According to the text on pharmaceutical collections and pharmacy museums, what did Maria Theresa's 1738 decree order?

EXCERPT TO READ
_____

Pharmaceutical collections and pharmacy museums

MúzeumCafé 47.

In Hungary the rights of Buda pharmacists were laid down in 1244. However, there are no pharmacy furnishings remaining from the pre-Renaissance period, though the inbuilt laboratory well-known from pharmacy museums, the officina (where medicine was handed over) and the separate storeroom originate from that time. The 17th century pharmacies in the Carpathian Basin, established mainly by aristocrats, followed this pattern, as did those founded by the churches as a result of Maria Theresa’s 1738 decree ordering the establishment of at least one pharmacy in each county. After the university in Nagyszombat, which trained pharmacists, moved to Buda in 1777, more and more pharmacies were founded by citizens. The first half of the 19th century saw a continuous growth in the number of pharmacies – some with Classicist, others with Empire or Biedermeier furnishings – where, as witnessed by the surviving pharmacies, the officina, furnishings, lab, vessels, instruments and library, have not only local value but also international significance. This is also true for later Eclectic and Art Nouveau furnishings, which can be found across the country. In Hungary, in addition to museum rules, since 1965 protection of the furnishings of old pharmacies has been regulated by a ministerial decree, in which an outstanding role was played by the Semmelweis Museum, Library and Archive of Medical History, and partly by the Museum of Applied Arts. From 1968, beginning with József Antall, Ferenc Szigetvári and later Mária Vida, the basic directives relating to protection of pharmacies’ historical and applied arts objects were several times reformulated, and pharmacy furnishings and locations in the ownership of museums, functioning and protected pharmacies, and buildings which used to house pharmacies and laboratories, were separated.

_____

INPUT DATA
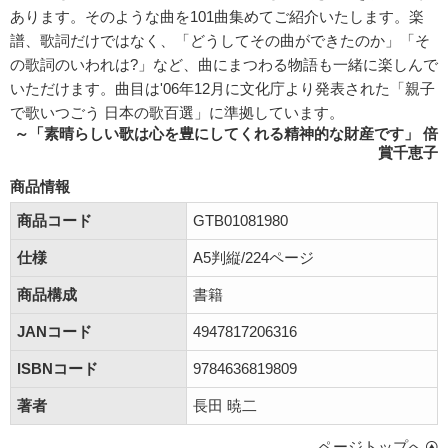
あります。そのような曲を101曲集めてご紹介いたします。楽
譜、歌詞だけではなく、「どうしてその曲ができたのか」「そ
の歌詞のいわれは?」など、曲にまつわる物語も一緒に楽しんで
いただけます。曲目は'06年12月に文化庁より発表された「親子
で歌いつごう 日本の歌百選」に準拠しています。
～「素晴らしい歌は心を豊にしてくれる精神的な財産です」 倍
賞千恵子
商品情報
商品コード
GTB01081980
仕様
A5判縦/224ページ
商品構成
書籍
JANコード
4947817206316
ISBNコード
9784636819809
著者
長田 暁二
ページトップへ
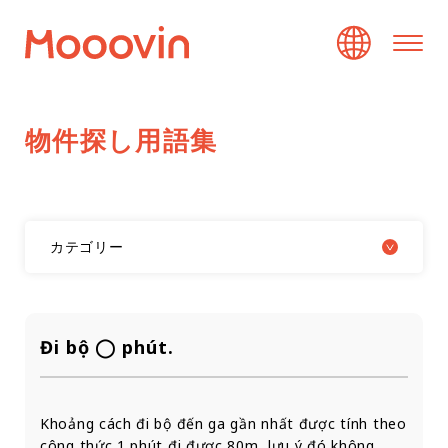
物
件
探
し
用
語
集
カテゴリー
Đi bộ ◯ phút.
Khoảng cách đi bộ đến ga gần nhất được tính theo
công thức 1 phút đi được 80m, lưu ý đó không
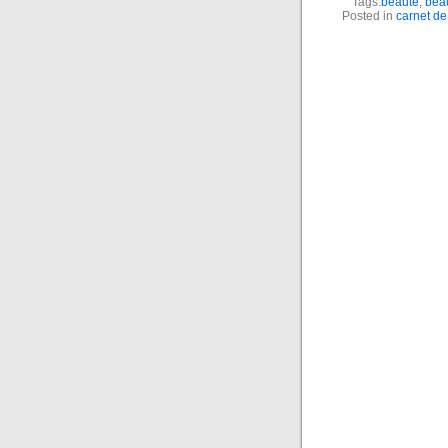
Tags:
beauté
,
beau
Posted in
carnet d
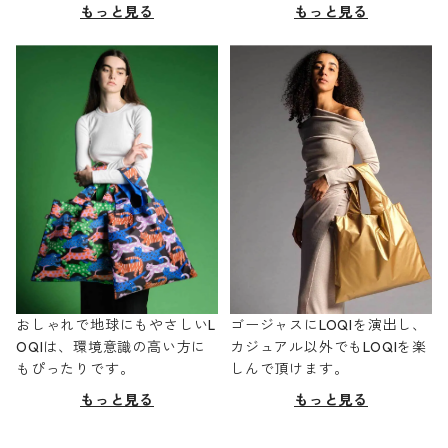
もっと見る
もっと見る
おしゃれで地球にもやさしいL
ゴージャスにLOQIを演出し、
OQIは、環境意識の高い方に
カジュアル以外でもLOQIを楽
もぴったりです。
しんで頂けます。
もっと見る
もっと見る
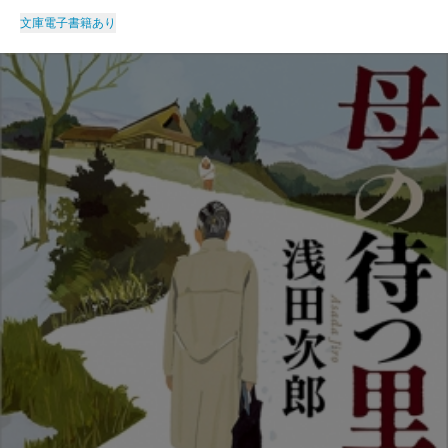
文庫
電子書籍あり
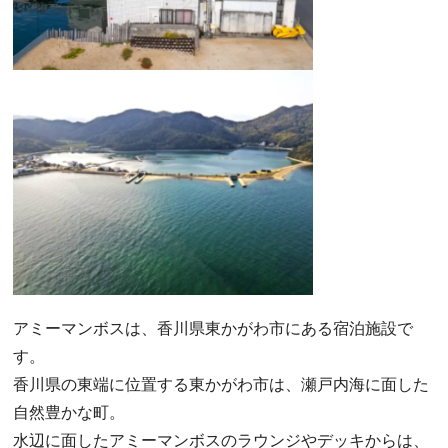
アミーマンボスは、香川県東かがわ市にある宿泊施設で
す。
香川県の東端に位置する東かがわ市は、瀬戸内海に面した
自然豊かな町。
水辺に面したアミーマンボスのラウンジやデッキからは、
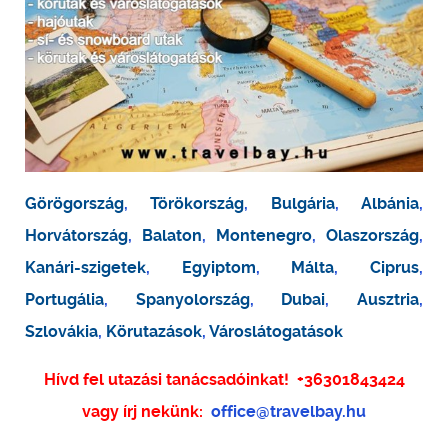
Görögország
,
Törökország
,
Bulgária
,
Albánia
,
Horvátország
,
Balaton
,
Montenegro
,
Olaszország
,
Kanári-szigetek
,
Egyiptom
,
Málta
,
Ciprus
,
Portugália
,
Spanyolország
,
Dubai
,
Ausztria
,
Szlovákia
,
Körutazások
,
Városlátogatások
Hívd fel utazási tanácsadóinkat!
+36301843424
vagy írj nekünk:
office@travelbay.hu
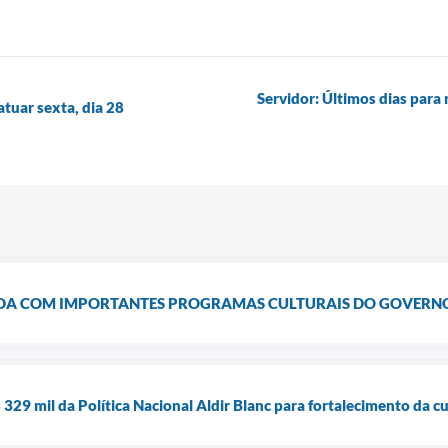
Servidor: Últimos dias para 
tuar sexta, dia 28
DA COM IMPORTANTES PROGRAMAS CULTURAIS DO GOVERN
329 mil da Política Nacional Aldir Blanc para fortalecimento da cu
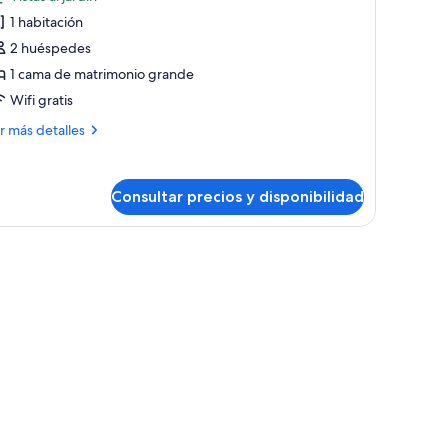
e
1 habitación
abitación
2 huéspedes
ecutiva,
1 cama de matrimonio grande
Wifi gratis
ama
e
ás
r más detalles
atrimonio
talles
rande
bitación
Consultar precios y disponibilidad
ecutiva,
ma
á, un sillón y una mesita de centro.
trimonio
ande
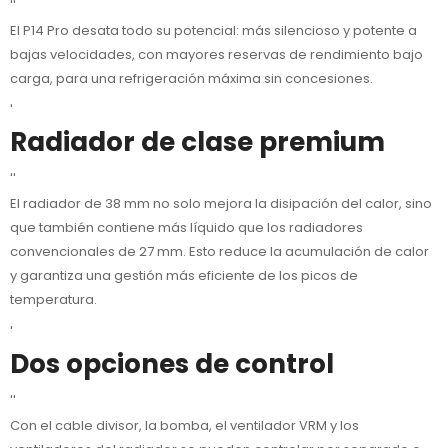
''
El P14 Pro desata todo su potencial: más silencioso y potente a
bajas velocidades, con mayores reservas de rendimiento bajo
carga, para una refrigeración máxima sin concesiones.
'
Radiador de clase premium
''
El radiador de 38 mm no solo mejora la disipación del calor, sino
que también contiene más líquido que los radiadores
convencionales de 27 mm. Esto reduce la acumulación de calor
y garantiza una gestión más eficiente de los picos de
temperatura.
'
Dos opciones de control
''
Con el cable divisor, la bomba, el ventilador VRM y los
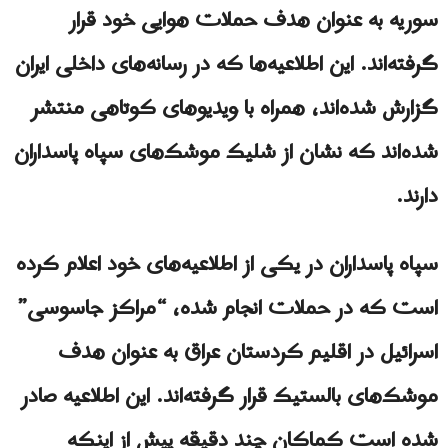
سوریه به عنوان هدف حملات هوایی خود قرار
گرفته‌اند. این اطلاعیه‌ها که در رسانه‌های داخلی ایران
گزارش شده‌اند، همراه با ویدیوهای کوتاهی منتشر
شده‌اند که نشان از شلیک موشک‌های سپاه پاسداران
دارند.
سپاه پاسداران در یکی از اطلاعیه‌های خود اعلام کرده
است که در حملات انجام شده، “مراکز جاسوسی”
اسرائیل در اقلیم کردستان عراق به عنوان هدف
موشک‌های بالستیک قرار گرفته‌اند. این اطلاعیه صادر
شده است کماکان چند دقیقه پیش از اینکه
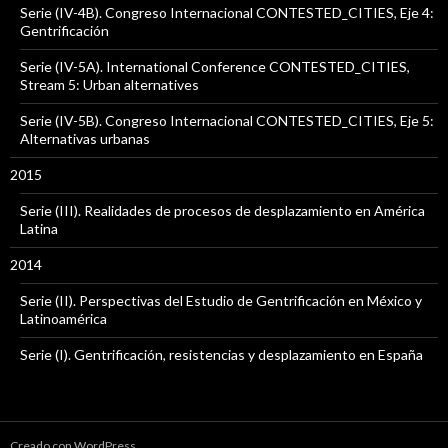
Serie (IV-4B). Congreso Internacional CONTESTED_CITIES, Eje 4:
Gentrificación
Serie (IV-5A). International Conference CONTESTED_CITIES,
Stream 5: Urban alternatives
Serie (IV-5B). Congreso Internacional CONTESTED_CITIES, Eje 5:
Alternativas urbanas
2015
Serie (III). Realidades de procesos de desplazamiento en América
Latina
2014
Serie (II). Perspectivas del Estudio de Gentrificación en México y
Latinoamérica
Serie (I). Gentrificación, resistencias y desplazamiento en España
Creado con WordPress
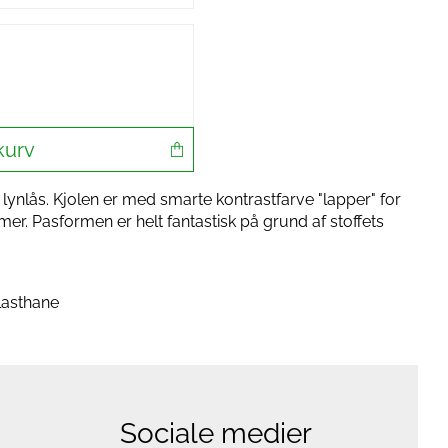
kurv
 lynlås. Kjolen er med smarte kontrastfarve "lapper" for
er. Pasformen er helt fantastisk på grund af stoffets
lasthane
Sociale medier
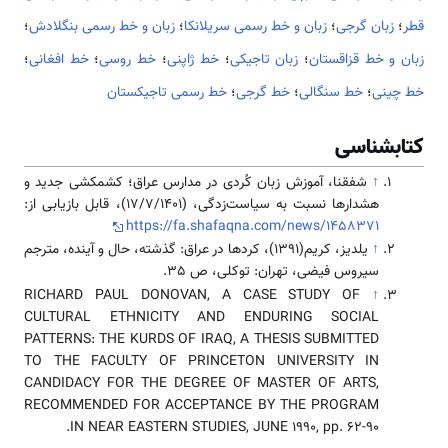
قطر
؛
زبان گرجی
؛
زبان و خط رسمی سریلانکا
؛
زبان و خط رسمی بنگلادش
؛
زبان و خط قزاقستان
؛
زبان تاجیکی
؛
خط ژاپنی
؛
خط روسی
؛
خط افغانی
؛
خط چینی
؛
خط سنگالی
؛
خط گرجی
؛
خط رسمی تاجیکستان
کتابشناسی
↑
شفقنا، آموزش زبان کُردی در مدارس عراق؛ کشمکشی جدید و
هشدارها نسبت به سیاست‌زدگی، (17/7/1401)، قابل بازیابی از:
https://fa.shafaqna.com/news/1458371
↑
یلدیز، کریم(1391)، کردها در عراق: گذشته، حال و آینده، مترجم
سیروس فیضی، تهران: توکلی، ص 35.
RICHARD PAUL DONOVAN, A CASE STUDY OF
↑
CULTURAL ETHNICITY AND ENDURING SOCIAL
PATTERNS: THE KURDS OF IRAQ, A THESIS SUBMITTED
TO THE FACULTY OF PRINCETON UNIVERSITY IN
CANDIDACY FOR THE DEGREE OF MASTER OF ARTS,
RECOMMENDED FOR ACCEPTANCE BY THE PROGRAM
IN NEAR EASTERN STUDIES, JUNE 1990, pp. 62-90.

_____

RESULT
It ordered the establishment of at least one pharmacy in each county.